Between 1922 and 1996 some 10,000 women and girls were made to work unpaid in laundries run by Roman Catholic nuns.

The group say they are expecting Mr Kenny to give a full apology next week.

Sally Mulready, who chairs the Irish Women's Survivors Network, described the meeting as "significant".

"It was a very warm meeting," she said. "I think there's a consensus here that we will be looking forward to a very wholesome, heartfelt apology from Enda Kenny on behalf of the state on Tuesday."

'Harsh and uncompromising'

Earlier this month a report found, external the Irish Republic government was involved in running the laundries, where women and girls worked without pay.

The taoiseach has admitted the laundries operated in a "harsh and uncompromising Ireland" but has resisted calls from the opposition Fianna Fail party to make a formal apology from the Irish state.

BBC correspondent Nick Higham said: "The inmates included unmarried mothers, women guilty of petty crimes, or simply girls from broken homes. The last laundry - in a Dublin convent - closed as late as 1996."

The inquiry chaired by Senator Martin McAleese found 2,124 of those detained in the institutions were sent by the authorities.

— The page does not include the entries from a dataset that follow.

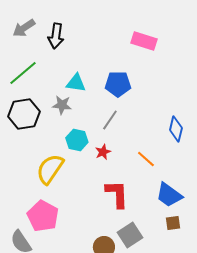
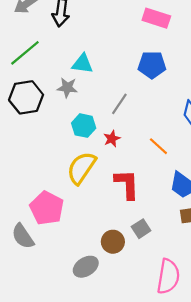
blue pentagon: (118, 84) -> (152, 65), moved
yellow semicircle: (50, 169) -> (81, 168), moved
gray square: (130, 235) -> (141, 229), size x0.7

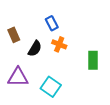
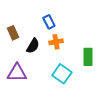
orange cross: (59, 44) -> (56, 42), turned -32
cyan square: (51, 87) -> (62, 74), moved

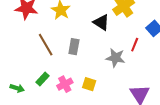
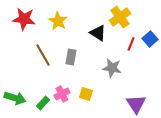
red line: (135, 45) -> (131, 44), moved
green rectangle: (43, 79) -> (43, 103), moved
green arrow: (17, 88) -> (15, 98), size x1.5

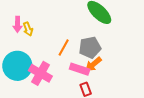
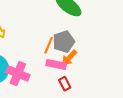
orange line: (64, 48) -> (49, 45), moved

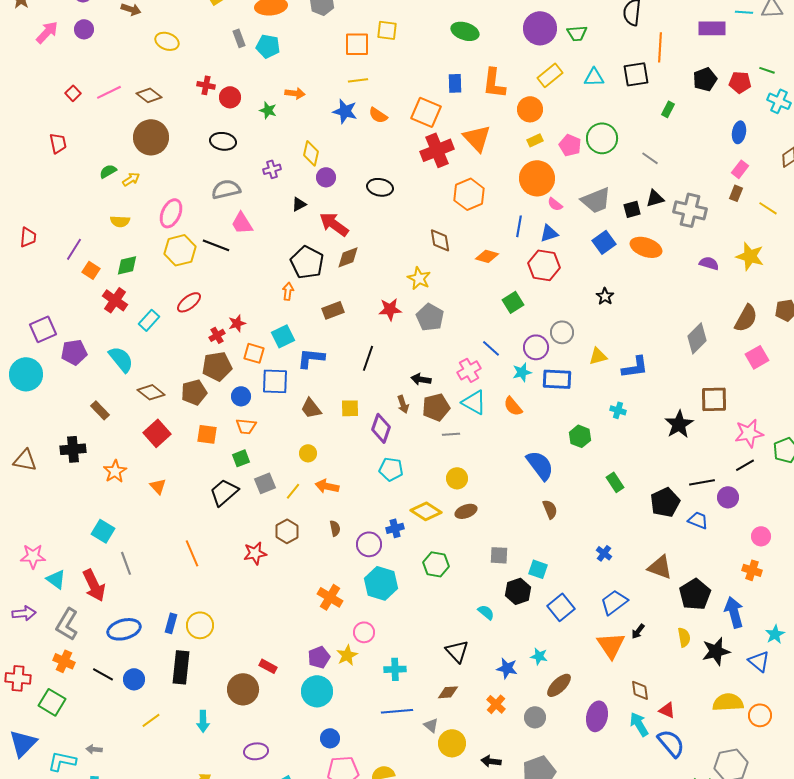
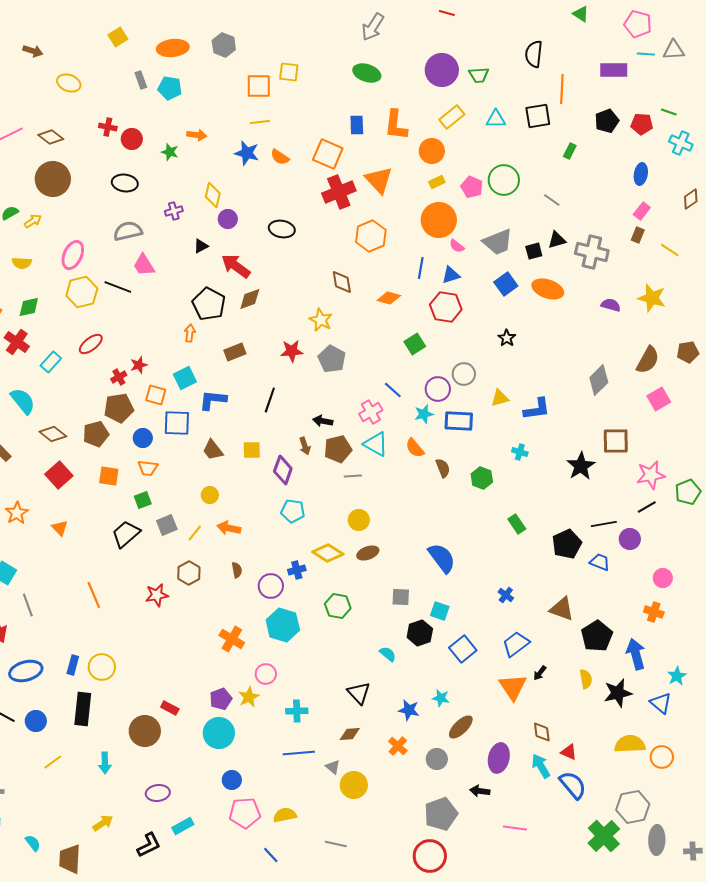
blue semicircle: (540, 465) -> (442, 558), moved
brown semicircle: (550, 509) -> (443, 468), moved
black arrow: (491, 761) -> (480, 791), moved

Mary Currington, who spent time in Magdalene laundries in Ireland, said the only way they got away from the nuns was to come to the UK.

She was among the group who met Mr Kenny at the Irish embassy in central London.

Mr Kenny has offered an expression of regret for the stigma attached to former inmates.

Earlier this week he met the Magdalene Survivors Together group, who have said they are confident they will receive an apology.

Our correspondent said: "Some women spent their whole lives in the laundries and died there, but most stayed only a few months, and many fled Ireland after their release... never to return."

Women were forced into Magdalene laundries for a crime as minor as not paying for a train ticket, the McAleese report found.

The report also confirmed that a police officer could arrest a girl or a woman without warrant if she was being recalled to the laundry or if she had run away.

Fianna Fail has called for the establishment of a dedicated unit within the Department of Justice to co-ordinate the Irish Republic's response to the McAleese report, including all forms of redress for the survivors.

The system was the subject of a 2002 film, The Magdalene Sisters, , externalwhich starred Geradline McEwan and Anne-Marie Duff, whose director said at the time he believed the former inmates should have received an apology.